--- Structured pose outputs ---
* * * * *

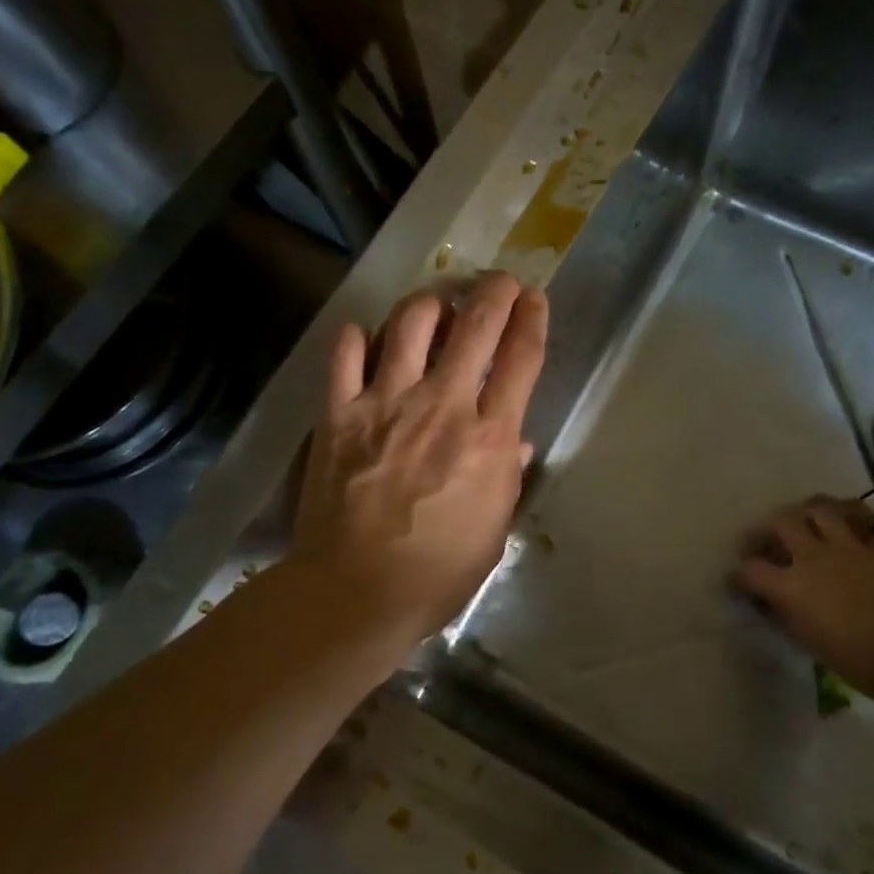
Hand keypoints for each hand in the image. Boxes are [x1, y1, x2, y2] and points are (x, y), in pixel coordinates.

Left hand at [291, 271, 548, 645]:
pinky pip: (345, 353)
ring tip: (435, 304)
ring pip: (410, 323)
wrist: (357, 592)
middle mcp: (443, 404)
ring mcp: (386, 402)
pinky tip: (366, 337)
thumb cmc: (438, 571)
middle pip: (475, 324)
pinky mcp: (339, 412)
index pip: (521, 358)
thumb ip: (506, 476)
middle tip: (499, 280)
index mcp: (489, 435)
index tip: (535, 298)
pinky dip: (357, 336)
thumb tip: (514, 441)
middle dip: (494, 291)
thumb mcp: (493, 529)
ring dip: (429, 303)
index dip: (532, 318)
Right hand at [735, 496, 873, 697]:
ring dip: (816, 510)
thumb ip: (787, 615)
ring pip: (825, 508)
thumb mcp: (808, 641)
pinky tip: (866, 537)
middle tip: (774, 536)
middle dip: (772, 526)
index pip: (751, 569)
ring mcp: (850, 546)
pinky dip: (867, 529)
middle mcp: (814, 556)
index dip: (741, 573)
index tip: (739, 578)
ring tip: (815, 519)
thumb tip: (774, 603)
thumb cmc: (854, 659)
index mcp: (791, 584)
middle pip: (783, 521)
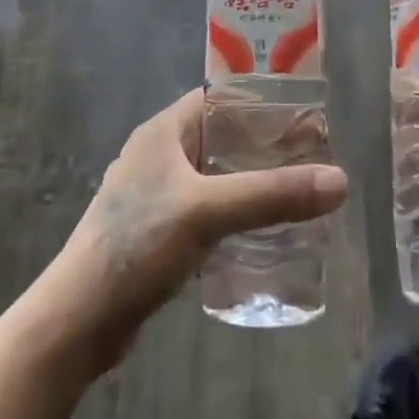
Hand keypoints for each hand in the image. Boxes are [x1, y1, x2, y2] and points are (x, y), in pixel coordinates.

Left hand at [38, 90, 347, 376]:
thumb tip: (340, 180)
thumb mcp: (208, 212)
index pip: (218, 98)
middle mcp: (158, 155)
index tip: (303, 116)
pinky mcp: (156, 233)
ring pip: (214, 177)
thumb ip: (271, 195)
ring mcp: (155, 195)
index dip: (259, 102)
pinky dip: (233, 214)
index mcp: (163, 131)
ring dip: (249, 182)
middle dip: (262, 146)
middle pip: (220, 138)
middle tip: (310, 159)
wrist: (78, 320)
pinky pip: (206, 211)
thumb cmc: (137, 246)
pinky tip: (262, 233)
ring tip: (295, 194)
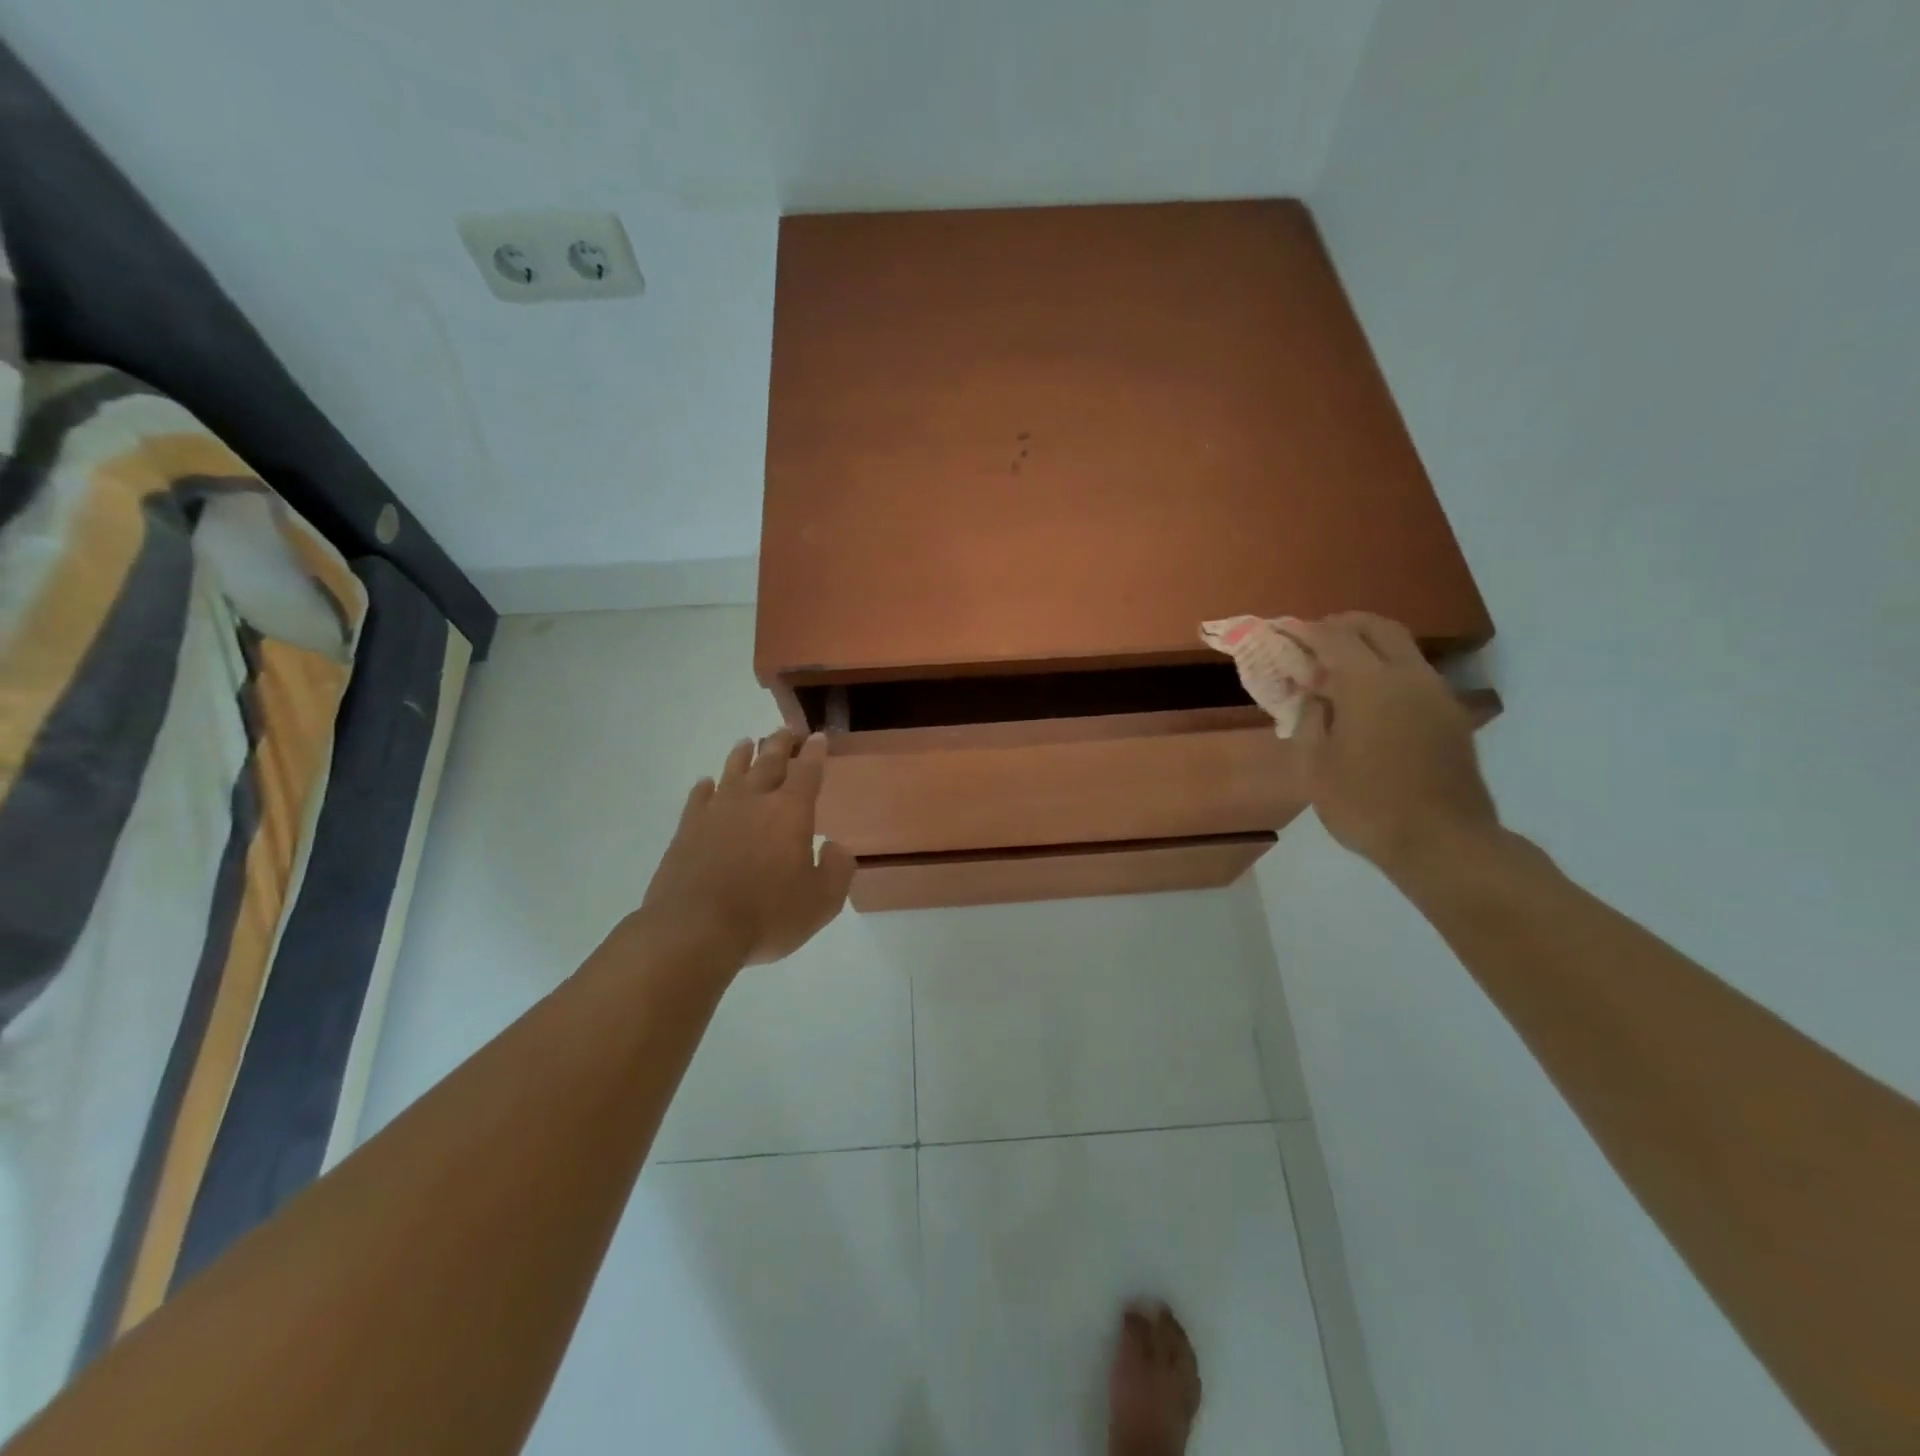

* * * * *

--- Activity ---
The answer must be an exact transcription of the lines from the one holding "index tip: (303, 116)" to the last line of the entries above, with no pictures and nothing else.

--- Response to this task ---
index tip: (303, 116)
pinky mcp: (156, 233)
ring pip: (214, 177)
thumb ip: (271, 195)
ring mcp: (155, 195)
index dip: (259, 102)
pinky dip: (233, 214)
index mcp: (163, 131)
ring dip: (249, 182)
middle dip: (262, 146)
middle pip: (220, 138)
middle tip: (310, 159)
wrist: (78, 320)
pinky pip: (206, 211)
thumb cmc: (137, 246)
pinky tip: (262, 233)
ring tip: (295, 194)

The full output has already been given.